تواطؤ بين الناتو وأوردغان
L’Otan derrière le plan Erdogan
Manlio Dinucci
Il s’est formé « underground » dans les deux dernières années, en profitant du « chaos de la guerre civile en Syrie » : voilà comment le président Obama reconstruit dans une interview à 60 Minutes la genèse de l’Isis (Emirat Islamique), en disant l’avoir « sous-estimé » et avoir « surestimé » la capacité de l’armée irakienne de le combattre. Raison pour laquelle les Etats-Unis « reconnaissent que la solution est en train de devenir militaire ». Obama fait ainsi d’une pierre deux coups : d’un côté il assume la fausse faute d’avoir sous-évalué l’Isis, mais pas celle, réelle, d’en avoir facilité le développement en armant et infiltrant des groupes islamistes en Syrie et en Irak, de l’autre il présente l’image d’une administration aux mains propres obligée aujourd’hui d’avoir recours à la force militaire pour protéger de l’EI les civils syriens, kurdes et irakiens.
Les attaques étasuniennes se concentrent sur les sites pétrolifères syriens, sous le prétexte qu’ils sont exploités par l’EI : le plan est à coup sûr de démolir tout le réseau des industries et infrastructures syriennes restantes pour faire s’écrouler le gouvernement de Damas.

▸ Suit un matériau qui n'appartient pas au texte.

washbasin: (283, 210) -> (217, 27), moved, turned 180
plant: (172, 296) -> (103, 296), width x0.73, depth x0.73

Ces sites sont frappés non seulement depuis les airs mais aussi depuis la mer : deux navires de guerre étasuniens, le Uss Arleigh Burke et le Uss Philippine Sea, sont en train de lancer depuis la Mer Rouge et le Golfe Persique des centaines de missiles de croisière sur les sites syriens. En même temps, pendant que sont armés et entraînés des « groupes rebelles syriens modérés », on prépare l’opération de terre sous le paravent du dit « plan Erdogan ».

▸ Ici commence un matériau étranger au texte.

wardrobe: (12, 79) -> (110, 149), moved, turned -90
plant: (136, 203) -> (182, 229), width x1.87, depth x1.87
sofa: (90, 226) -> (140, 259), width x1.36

Le plan, officiellement proposé par le président turc, prévoit la création d’une « zone tampon » en territoire syrien le long de la frontière avec la Turquie, renforcée par une « no-fly zone » établie sur la Syrie nord-orientale formellement pour protéger les civils des attaques des avions gouvernementaux syriens (qui de fait aujourd’hui déjà ne peuvent pas survoler la zone, dominée par la U.S. Air Force). Le plan est en réalité le produit de la stratégie Usa/Otan : comme le confirment le Secrétaire à la défense Hagel et le général Dempsey, la plus haute autorité militaire étasunienne, qui se sont déclarés « disponibles pour considérer la requête du président Erdogan ». La création d’une zone tampon est « devenue une possibilité », a déclaré le général Dempsey, en ajoutant qu’elle requerrait « des attaques aériennes pour mettre hors d’usage le système des défense aérien du gouvernement syrien » (The New York Times, 27 septembre).

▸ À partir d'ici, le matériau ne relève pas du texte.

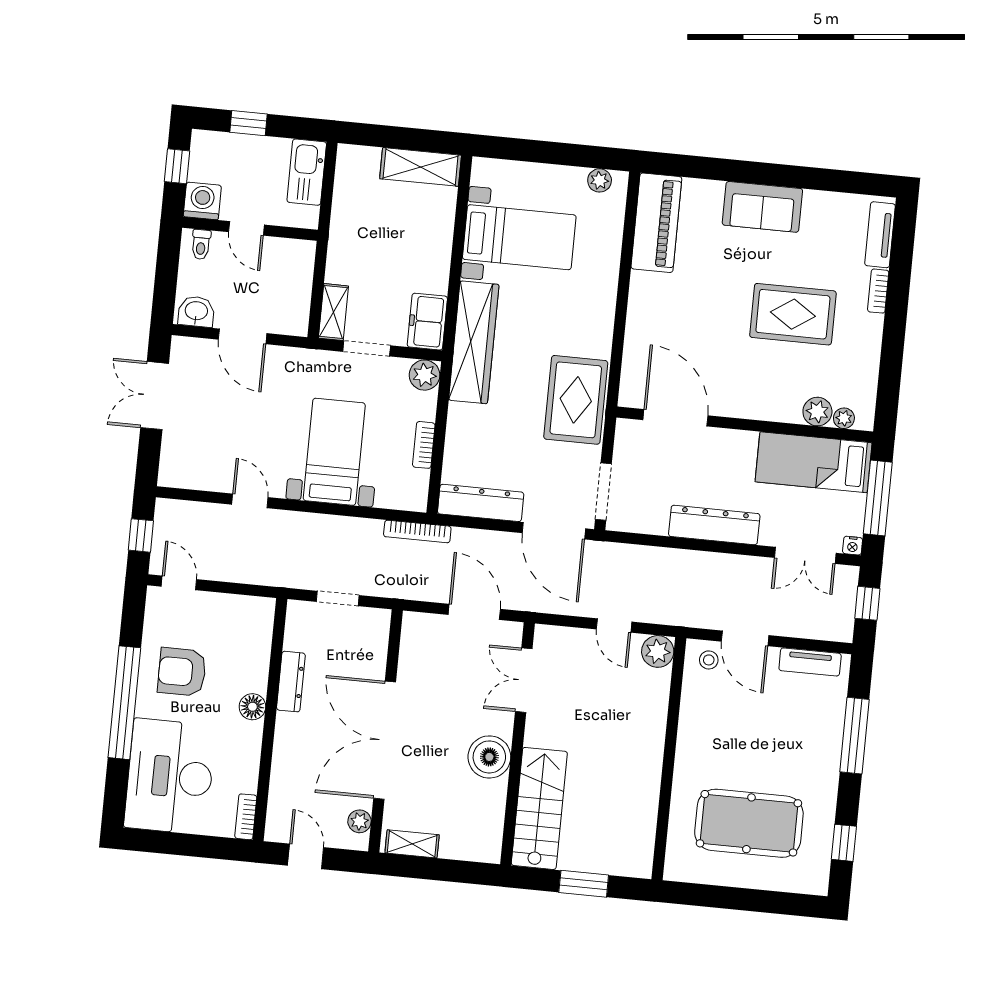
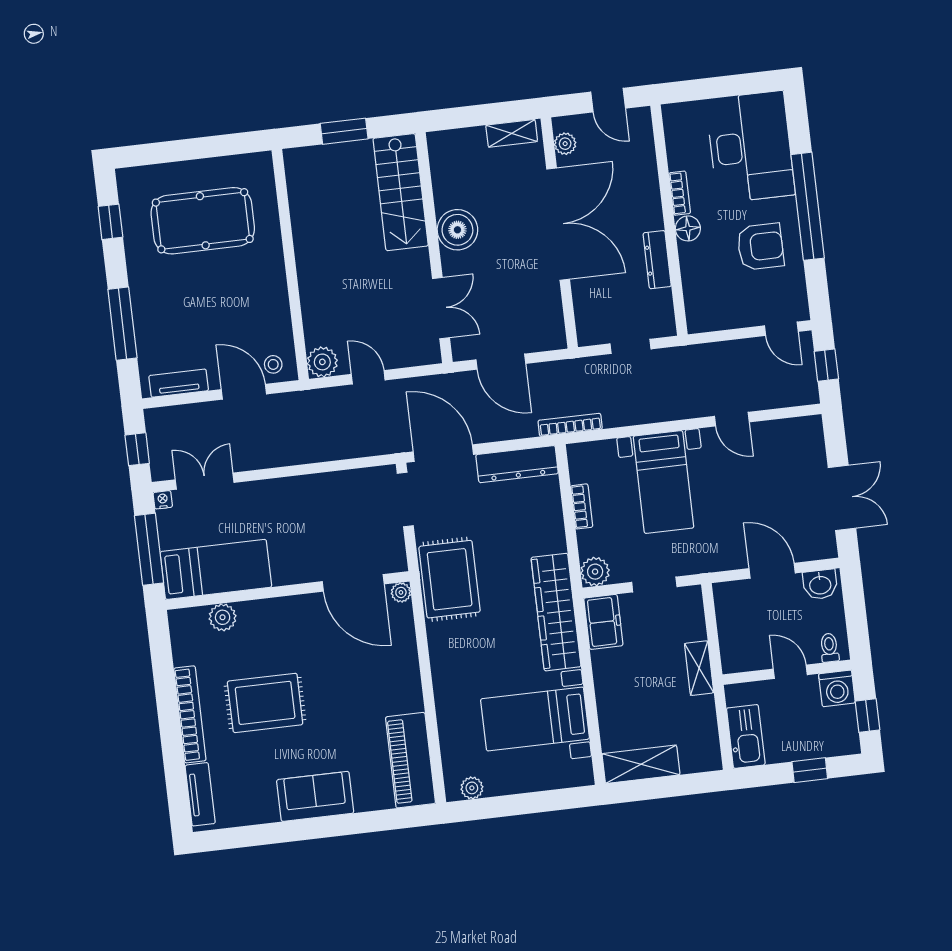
bookcase: (878, 291) -> (190, 714), width x2.31, depth x1.31
shelving: (333, 312) -> (699, 668), moved
plant: (844, 418) -> (401, 592), moved
dresser: (714, 525) -> (295, 491), removed
bookcase: (246, 817) -> (680, 193), moved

La Turquie est aux avant-postes de l’opération militaire contre la Syrie : ici l’Otan a plus de vingt bases aériennes, navales et d’espionnage électronique, renforcées en 2013 par 6 batteries de missiles Patriot étasuniens, allemandes et hollandaises, pouvant abattre des vélivoles dans l’espace aérien syrien. A ces bases s’est ajouté un des plus importants commandements de l’Alliance : le Landcom, responsable de toutes les forces terrestres des 28 pays membres, activé à Izmir (Smyrne) (voir il manifesto du 16 juillet 2013)[1]. Le déplacement du commandement des forces terrestres alliées de l’Europe à la Turquie –adossées au Moyen-Orient (en particulier Syrie, Irak et Iran) et à la Caspienne- indique que, dans les plans USA/Otan, on prévoit l’emploi aussi de forces terrestres alliées dans cette aire de première importance stratégique. Le Landcom, aux ordres du générale étasunien Hodges, fait partie du Jfc Naples, la Force conjointe alliée dont le quartier général est à Lago Patria, aux ordres de l’amiral étasunien Ferguson : celui-ci est en même temps commandant de la Force conjointe alliée, des Forces navales étasuniennes en Europe et des Forces navales du Commandement Africa. Un jeu stratégique des trois cartes, qui permet au Pentagone de toujours garder le commandement.
Comme en informent aussi des enquêtes du New York Times et du Guardian, dans les provinces turques d’Adana et du Hatay, frontalières avec la Syrie, la Cia a ouvert des centres de formation militaire de combattants à infiltrer en Syrie, dans lesquels ont été entraînés des groupes islamistes (d’abord qualifiés par Washington de terroristes) provenant d’Afghanistan, Bosnie, Tchétchénie, Libye et autres pays. Les armes arrivent surtout via l’Arabie saoudite et le Qatar. A bord de navires Otan dans le port d’Alexandrette se trouve le commandement des opérations. Celui qu’est en train de préparer le « plan Erdogan ».